Problem requirements:
The required output is the lines of the listing from the beginning through the line containing "G04 EasyEDA v6.4.17, 2021-03-05T12:05:08+01:00*", each copied exactly, without any pictures.
*** Data excerpts ***
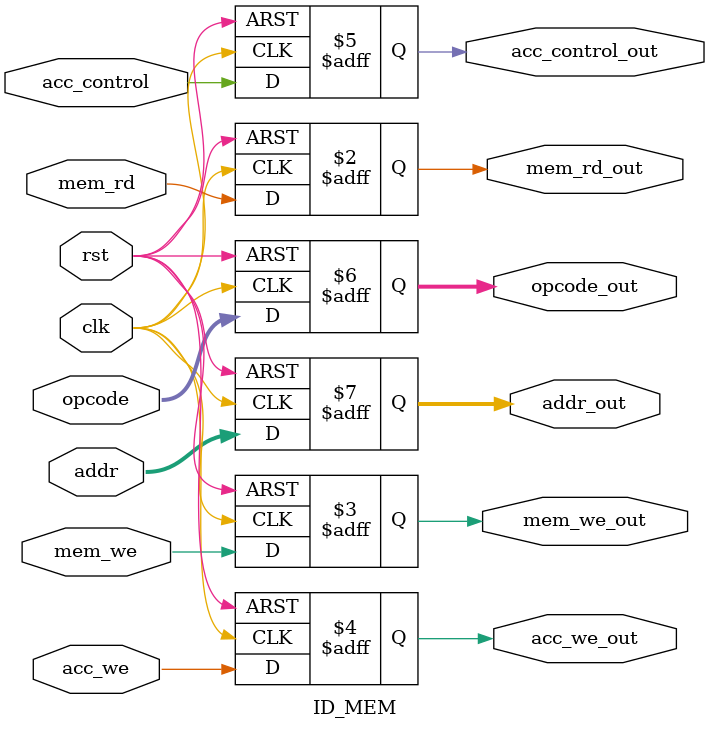
<source format=sv>
module ID_MEM(
    input logic clk,
    input logic rst,
    input logic [2:0] opcode,
    input logic mem_rd, mem_we, acc_we, acc_control,
    input logic [4:0] addr,
    output logic mem_rd_out, mem_we_out, acc_we_out, acc_control_out,
    output logic [2:0] opcode_out,
    output logic [4:0] addr_out
);
    always_ff @(posedge clk or posedge rst) begin
        if (rst) begin
            mem_rd_out <= 1'b0;
            mem_we_out <= 1'b0;
            acc_we_out <= 1'b0;
            acc_control_out <= 1'b0;
            opcode_out <= 3'b0;
            addr_out <= 5'b0;
        end else begin
            addr_out <= addr;
            opcode_out <= opcode;
            mem_rd_out <= mem_rd;
            mem_we_out <= mem_we;
            acc_we_out <= acc_we;
            acc_control_out <= acc_control;
        end
    end
endmodule
</source>
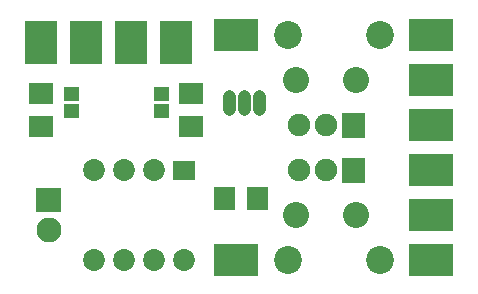
<source format=gts>
G04 Layer: TopSolderMaskLayer*
G04 EasyEDA v6.4.17, 2021-03-05T12:05:08+01:00*
G04 f60f8210386e4bb8a37d6fc626a43cf4,a095d68295bf4de09e4161802e6eaeab,10*
G04 Gerber Generator version 0.2*
G04 Scale: 100 percent, Rotated: No, Reflected: No *
G04 Dimensions in inches *
G04 leading zeros omitted , absolute positions ,3 integer and 6 decimal *
%FSLAX36Y36*%
%MOIN*%

%ADD37C,0.0434*%
%ADD39C,0.0749*%
%ADD40C,0.0867*%
%ADD44C,0.0828*%
%ADD46C,0.0730*%
%ADD48C,0.0930*%

%LPD*%
D37*
X700000Y-278346D02*
G01*
X700000Y-321653D01*
X750000Y-278346D02*
G01*
X750000Y-321653D01*
X800000Y-278346D02*
G01*
X800000Y-321653D01*
G36*
X1078000Y-566500D02*
G01*
X1078000Y-483499D01*
X1153000Y-483499D01*
X1153000Y-566500D01*
G37*
D39*
G01*
X1025500Y-525000D03*
G01*
X934499Y-525000D03*
G36*
X1078000Y-416500D02*
G01*
X1078000Y-333499D01*
X1153000Y-333499D01*
X1153000Y-416500D01*
G37*
G01*
X1025500Y-375000D03*
G01*
X934499Y-375000D03*
D40*
G01*
X1125000Y-675000D03*
G01*
X925000Y-675000D03*
G01*
X1125000Y-225000D03*
G01*
X925000Y-225000D03*
G36*
X649499Y-659499D02*
G01*
X649499Y-580599D01*
X720500Y-580599D01*
X720500Y-659499D01*
G37*
G36*
X759499Y-659499D02*
G01*
X759499Y-580599D01*
X830500Y-580599D01*
X830500Y-659499D01*
G37*
G36*
X535599Y-305500D02*
G01*
X535599Y-234499D01*
X614499Y-234499D01*
X614499Y-305500D01*
G37*
G36*
X535599Y-415500D02*
G01*
X535599Y-344499D01*
X614499Y-344499D01*
X614499Y-415500D01*
G37*
G36*
X35500Y-305500D02*
G01*
X35500Y-234499D01*
X114400Y-234499D01*
X114400Y-305500D01*
G37*
G36*
X35500Y-415500D02*
G01*
X35500Y-344499D01*
X114400Y-344499D01*
X114400Y-415500D01*
G37*
G36*
X58600Y-666399D02*
G01*
X58600Y-583600D01*
X141399Y-583600D01*
X141399Y-666399D01*
G37*
D44*
G01*
X100000Y-725000D03*
G36*
X513499Y-556500D02*
G01*
X513499Y-493499D01*
X586500Y-493499D01*
X586500Y-556500D01*
G37*
D46*
G01*
X450000Y-525000D03*
G01*
X350000Y-525000D03*
G01*
X250000Y-525000D03*
G01*
X250000Y-825000D03*
G01*
X350000Y-825000D03*
G01*
X450000Y-825000D03*
G01*
X550000Y-825000D03*
G36*
X652199Y-878099D02*
G01*
X652199Y-771900D01*
X797800Y-771900D01*
X797800Y-878099D01*
G37*
G36*
X652199Y-128099D02*
G01*
X652199Y-21900D01*
X797800Y-21900D01*
X797800Y-128099D01*
G37*
G36*
X1302200Y-878200D02*
G01*
X1302200Y-771900D01*
X1447799Y-771900D01*
X1447799Y-878200D01*
G37*
G36*
X1302200Y-128099D02*
G01*
X1302200Y-21900D01*
X1447799Y-21900D01*
X1447799Y-128099D01*
G37*
D48*
G01*
X897500Y-825000D03*
G01*
X1202500Y-825000D03*
G01*
X897500Y-75000D03*
G01*
X1202500Y-75000D03*
G36*
X1302200Y-578099D02*
G01*
X1302200Y-471900D01*
X1447799Y-471900D01*
X1447799Y-578099D01*
G37*
G36*
X1302200Y-728099D02*
G01*
X1302200Y-621900D01*
X1447799Y-621900D01*
X1447799Y-728099D01*
G37*
G36*
X21900Y-172800D02*
G01*
X21900Y-27199D01*
X128200Y-27199D01*
X128200Y-172800D01*
G37*
G36*
X171900Y-172800D02*
G01*
X171900Y-27199D01*
X278200Y-27199D01*
X278200Y-172800D01*
G37*
G36*
X471900Y-172800D02*
G01*
X471900Y-27199D01*
X578099Y-27199D01*
X578099Y-172800D01*
G37*
G36*
X321900Y-172800D02*
G01*
X321900Y-27199D01*
X428200Y-27199D01*
X428200Y-172800D01*
G37*
G36*
X1302200Y-278099D02*
G01*
X1302200Y-171900D01*
X1447799Y-171900D01*
X1447799Y-278099D01*
G37*
G36*
X1302200Y-428099D02*
G01*
X1302200Y-321900D01*
X1447799Y-321900D01*
X1447799Y-428099D01*
G37*
G36*
X449299Y-296100D02*
G01*
X449299Y-248800D01*
X500700Y-248800D01*
X500700Y-296100D01*
G37*
G36*
X449299Y-351199D02*
G01*
X449299Y-303899D01*
X500700Y-303899D01*
X500700Y-351199D01*
G37*
G36*
X149299Y-296100D02*
G01*
X149299Y-248800D01*
X200700Y-248800D01*
X200700Y-296100D01*
G37*
G36*
X149299Y-351199D02*
G01*
X149299Y-303899D01*
X200700Y-303899D01*
X200700Y-351199D01*
G37*
M02*

</source>
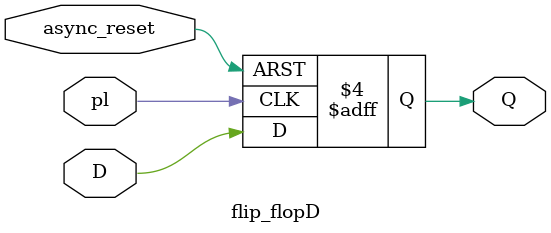
<source format=v>
`timescale 1ns / 1ps
module flip_flopD (D,pl,async_reset,Q);
input D; // Data input 
input pl; // clock input 
input async_reset; // asynchronous reset high level
output reg Q=0; // output Q 
always @(posedge pl or posedge async_reset) 
begin
if(async_reset==1'b1)
  Q <= 1'b0; 
 else 
  Q <= D; 
end 
endmodule

</source>
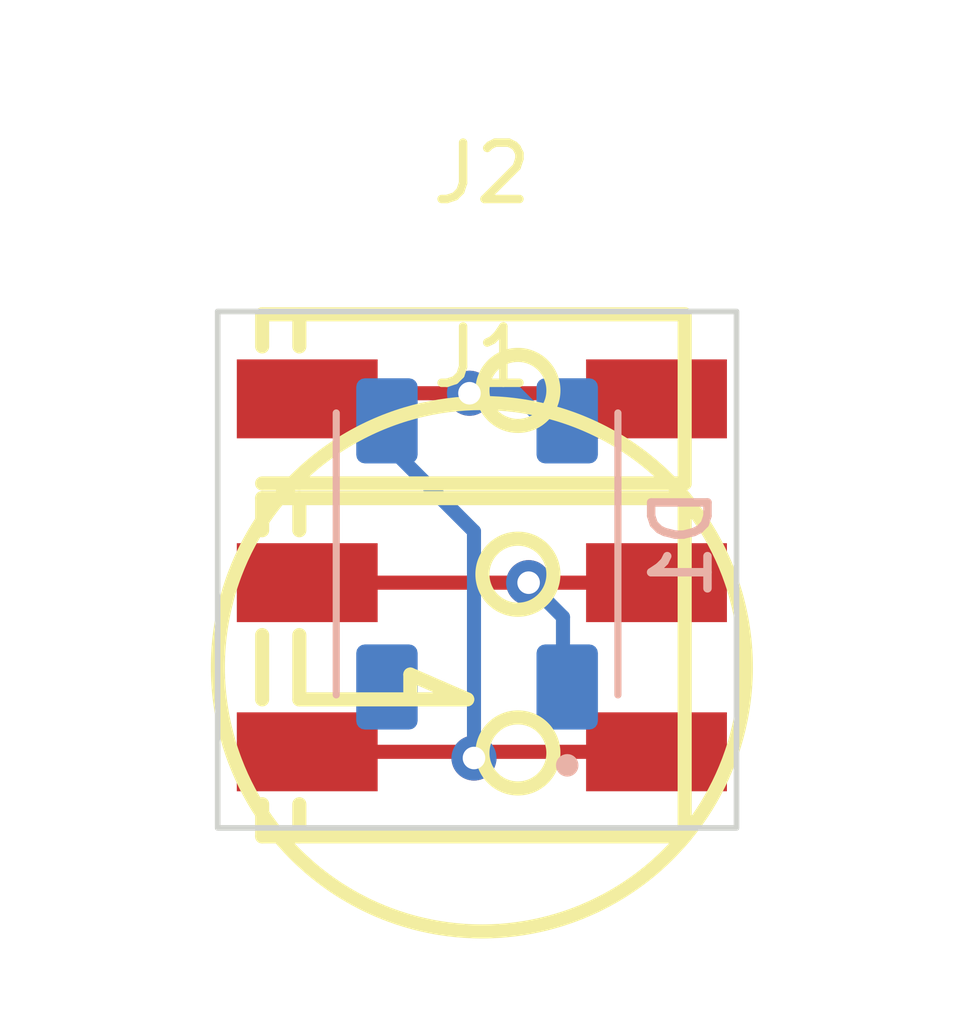
<source format=kicad_pcb>
(kicad_pcb (version 20221018) (generator pcbnew)

  (general
    (thickness 1.6)
  )

  (paper "A4")
  (layers
    (0 "F.Cu" signal)
    (31 "B.Cu" signal)
    (32 "B.Adhes" user "B.Adhesive")
    (33 "F.Adhes" user "F.Adhesive")
    (34 "B.Paste" user)
    (35 "F.Paste" user)
    (36 "B.SilkS" user "B.Silkscreen")
    (37 "F.SilkS" user "F.Silkscreen")
    (38 "B.Mask" user)
    (39 "F.Mask" user)
    (40 "Dwgs.User" user "User.Drawings")
    (41 "Cmts.User" user "User.Comments")
    (42 "Eco1.User" user "User.Eco1")
    (43 "Eco2.User" user "User.Eco2")
    (44 "Edge.Cuts" user)
    (45 "Margin" user)
    (46 "B.CrtYd" user "B.Courtyard")
    (47 "F.CrtYd" user "F.Courtyard")
    (48 "B.Fab" user)
    (49 "F.Fab" user)
    (50 "User.1" user)
    (51 "User.2" user)
    (52 "User.3" user)
    (53 "User.4" user)
    (54 "User.5" user)
    (55 "User.6" user)
    (56 "User.7" user)
    (57 "User.8" user)
    (58 "User.9" user)
  )

  (setup
    (pad_to_mask_clearance 0)
    (pcbplotparams
      (layerselection 0x00010fc_ffffffff)
      (plot_on_all_layers_selection 0x0000000_00000000)
      (disableapertmacros false)
      (usegerberextensions false)
      (usegerberattributes true)
      (usegerberadvancedattributes true)
      (creategerberjobfile true)
      (dashed_line_dash_ratio 12.000000)
      (dashed_line_gap_ratio 3.000000)
      (svgprecision 4)
      (plotframeref false)
      (viasonmask false)
      (mode 1)
      (useauxorigin false)
      (hpglpennumber 1)
      (hpglpenspeed 20)
      (hpglpendiameter 15.000000)
      (dxfpolygonmode true)
      (dxfimperialunits true)
      (dxfusepcbnewfont true)
      (psnegative false)
      (psa4output false)
      (plotreference true)
      (plotvalue true)
      (plotinvisibletext false)
      (sketchpadsonfab false)
      (subtractmaskfromsilk false)
      (outputformat 1)
      (mirror false)
      (drillshape 1)
      (scaleselection 1)
      (outputdirectory "")
    )
  )

  (net 0 "")
  (net 1 "Net-(D1-DIN)")
  (net 2 "Net-(D1-VDD)")
  (net 3 "Net-(D1-VSS)")
  (net 4 "unconnected-(D1-DOUT-Pad2)")

  (footprint "easyeda2kicad:CONN-SMD_2059-302" (layer "F.Cu") (at 170.77 92.66))

  (footprint "easyeda2kicad:CONN-SMD_custom1" (layer "F.Cu") (at 170.77 89.4))

  (footprint "easyeda2kicad:SOL320P540X170-4N" (layer "B.Cu") (at 170.685 90.65 90))

  (gr_rect (start 166.08 86.35) (end 175.29 95.51)
    (stroke (width 0.1) (type default)) (fill none) (layer "Edge.Cuts") (tstamp 1ef061f2-50af-4738-b858-e0e4b8c6a6da))

  (segment (start 173.79 87.8) (end 170.55 87.8) (width 0.25) (layer "F.Cu") (net 1) (tstamp 0097a46c-2933-4490-b116-624866438235))
  (segment (start 167.59 87.8) (end 170.55 87.8) (width 0.25) (layer "F.Cu") (net 1) (tstamp d7d2baf3-b18a-499f-905f-09a0127e6d7e))
  (via (at 170.55 87.8) (size 0.8) (drill 0.4) (layers "F.Cu" "B.Cu") (net 1) (tstamp cab666cf-633f-4d59-8f53-1ff7fb69f568))
  (segment (start 170.55 87.8) (end 171.38 87.8) (width 0.25) (layer "B.Cu") (net 1) (tstamp 3dee0080-1530-484d-89fb-bdf561695aae))
  (segment (start 171.38 87.8) (end 172.21 88.63) (width 0.25) (layer "B.Cu") (net 1) (tstamp bfd51629-b6f0-4fb5-b5ca-2f0bf860a9a8))
  (segment (start 171.6 91.16) (end 173.87 91.16) (width 0.25) (layer "F.Cu") (net 2) (tstamp 1e6acade-475d-4b82-89d7-45ff51ab6650))
  (segment (start 171.6 91.16) (end 167.67 91.16) (width 0.25) (layer "F.Cu") (net 2) (tstamp 4e2cd952-8592-478f-8771-ed5fdba4c47a))
  (segment (start 167.6 90.69) (end 167.61 90.68) (width 0.25) (layer "F.Cu") (net 2) (tstamp dca80dc9-93c8-4ac2-8510-f681fad64415))
  (via (at 171.6 91.16) (size 0.8) (drill 0.4) (layers "F.Cu" "B.Cu") (net 2) (tstamp a9fc2337-89f8-4e95-8da7-ed4bb66b6bf0))
  (segment (start 172.21 91.77) (end 172.21 93.35) (width 0.25) (layer "B.Cu") (net 2) (tstamp 02e45353-3019-42f6-ac65-c35682744bfb))
  (segment (start 171.6 91.16) (end 172.21 91.77) (width 0.25) (layer "B.Cu") (net 2) (tstamp a1b885da-15cb-4cdd-a9ec-bc9492bb01d2))
  (segment (start 170.52 94.16) (end 167.67 94.16) (width 0.25) (layer "F.Cu") (net 3) (tstamp 6547a353-4480-4c6b-ba3e-e8a8d8254958))
  (segment (start 173.87 94.16) (end 170.74 94.16) (width 0.25) (layer "F.Cu") (net 3) (tstamp 7c2244e6-4e63-4ed3-a4dd-9b05b28e1ac1))
  (segment (start 170.63 94.27) (end 170.52 94.16) (width 0.25) (layer "F.Cu") (net 3) (tstamp 982b6854-74c5-4f2e-aa38-2f48af692286))
  (segment (start 170.74 94.16) (end 170.63 94.27) (width 0.25) (layer "F.Cu") (net 3) (tstamp a667a0a6-74a9-414b-a257-d4318b2b3369))
  (via (at 170.63 94.27) (size 0.8) (drill 0.4) (layers "F.Cu" "B.Cu") (net 3) (tstamp 4fbf96b1-00df-4192-8818-a042ce71a1b3))
  (segment (start 169.01 88.63) (end 170.63 90.25) (width 0.25) (layer "B.Cu") (net 3) (tstamp 7eb11ff3-7d74-4c87-a420-43085164314d))
  (segment (start 170.63 90.25) (end 170.63 94.27) (width 0.25) (layer "B.Cu") (net 3) (tstamp b5438c3b-c51d-4ad6-90c5-46bf277412ee))
  (segment (start 170.63 94.27) (end 170.63 94.15) (width 0.25) (layer "B.Cu") (net 3) (tstamp c4c51ac7-1745-4b87-aac8-df56fa5b0a8e))

  (group "" (id 14d31d5a-ceca-4aa1-a585-942ce96afc63)
    (members
      0097a46c-2933-4490-b116-624866438235
      02e45353-3019-42f6-ac65-c35682744bfb
      033d242d-5869-46b4-834e-fd211f4ea4ee
      1e6acade-475d-4b82-89d7-45ff51ab6650
      1ef061f2-50af-4738-b858-e0e4b8c6a6da
      3dee0080-1530-484d-89fb-bdf561695aae
      4e2cd952-8592-478f-8771-ed5fdba4c47a
      4fbf96b1-00df-4192-8818-a042ce71a1b3
      6547a353-4480-4c6b-ba3e-e8a8d8254958
      7c2244e6-4e63-4ed3-a4dd-9b05b28e1ac1
      7eb11ff3-7d74-4c87-a420-43085164314d
      982b6854-74c5-4f2e-aa38-2f48af692286
      a1b885da-15cb-4cdd-a9ec-bc9492bb01d2
      a667a0a6-74a9-414b-a257-d4318b2b3369
      a9fc2337-89f8-4e95-8da7-ed4bb66b6bf0
      b5438c3b-c51d-4ad6-90c5-46bf277412ee
      bfd51629-b6f0-4fb5-b5ca-2f0bf860a9a8
      c4c51ac7-1745-4b87-aac8-df56fa5b0a8e
      cab666cf-633f-4d59-8f53-1ff7fb69f568
      d7d2baf3-b18a-499f-905f-09a0127e6d7e
      dca80dc9-93c8-4ac2-8510-f681fad64415
      e0806a56-0b9b-4244-b4bd-8f8bfb6aa49a
      f1fbafdc-3a0b-4157-88e1-03ba6ca642a3
    )
  )
)

</source>
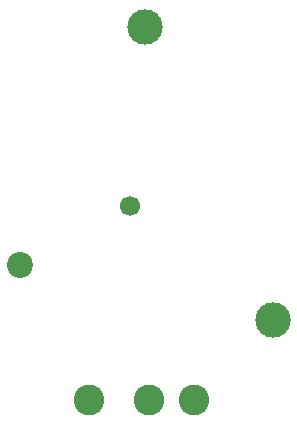
<source format=gbr>
G04 DipTrace 3.3.0.1*
G04 BottomMask.gbr*
%MOMM*%
G04 #@! TF.FileFunction,Soldermask,Bot*
G04 #@! TF.Part,Single*
%ADD27C,3.0*%
%ADD28C,2.2*%
%ADD31C,2.6*%
%ADD36C,1.7*%
%FSLAX35Y35*%
G04*
G71*
G90*
G75*
G01*
G04 BotMask*
%LPD*%
D31*
X539693Y-1650827D3*
X-349213D3*
X158733D3*
D36*
X0Y0D3*
D27*
X127000Y1508100D3*
X1206500Y-968400D3*
D28*
X-933200Y-500700D3*
M02*

</source>
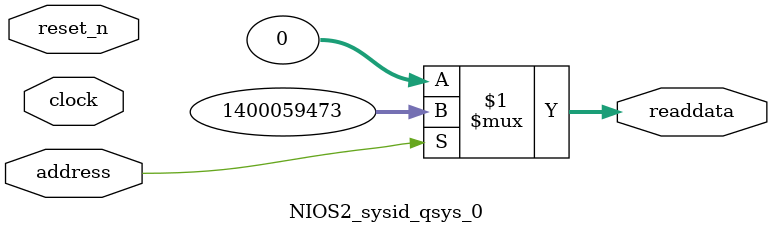
<source format=v>

`timescale 1ns / 1ps
// synthesis translate_on

// turn off superfluous verilog processor warnings 
// altera message_level Level1 
// altera message_off 10034 10035 10036 10037 10230 10240 10030 

module NIOS2_sysid_qsys_0 (
               // inputs:
                address,
                clock,
                reset_n,

               // outputs:
                readdata
             )
;

  output  [ 31: 0] readdata;
  input            address;
  input            clock;
  input            reset_n;

  wire    [ 31: 0] readdata;
  //control_slave, which is an e_avalon_slave
  assign readdata = address ? 1400059473 : 0;

endmodule




</source>
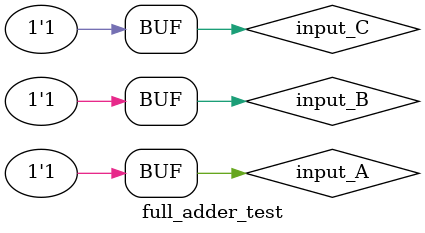
<source format=v>
`timescale 1ns / 1ps


module full_adder_test;

	// Inputs
	reg input_A;
	reg input_B;
	reg input_C;

	// Outputs
	wire output_S;
	wire output_C;

	// Instantiate the Unit Under Test (UUT)
	full_adder uut (
		.input_A(input_A), 
		.input_B(input_B), 
		.input_C(input_C), 
		.output_S(output_S), 
		.output_C(output_C)
	);

	initial begin
		// Initialize Inputs
		input_A = 0;input_B = 0;input_C = 0;#100;
		
		input_A = 0;input_B = 0;input_C = 1;#100;
		input_A = 0;input_B = 1;input_C = 0;#100;
		input_A = 1;input_B = 0;input_C = 0;#100;
		
		input_A = 0;input_B = 1;input_C = 1;#100;
		input_A = 1;input_B = 0;input_C = 1;#100;
		input_A = 1;input_B = 1;input_C = 0;#100;
		
		input_A = 1;input_B = 1;input_C = 1;#100;

	end
      
endmodule


</source>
*** End of Data excerpts ***
Written reply:
<source format=sv>
module ID_MEM(
    input logic clk,
    input logic rst,
    input logic [2:0] opcode,
    input logic mem_rd, mem_we, acc_we, acc_control,
    input logic [4:0] addr,
    output logic mem_rd_out, mem_we_out, acc_we_out, acc_control_out,
    output logic [2:0] opcode_out,
    output logic [4:0] addr_out
);
    always_ff @(posedge clk or posedge rst) begin
        if (rst) begin
            mem_rd_out <= 1'b0;
            mem_we_out <= 1'b0;
            acc_we_out <= 1'b0;
            acc_control_out <= 1'b0;
            opcode_out <= 3'b0;
            addr_out <= 5'b0;
        end else begin
            addr_out <= addr;
            opcode_out <= opcode;
            mem_rd_out <= mem_rd;
            mem_we_out <= mem_we;
            acc_we_out <= acc_we;
            acc_control_out <= acc_control;
        end
    end
endmodule
</source>
<source format=gts>
G04 Layer: TopSolderMaskLayer*
G04 EasyEDA v6.4.17, 2021-03-05T12:05:08+01:00*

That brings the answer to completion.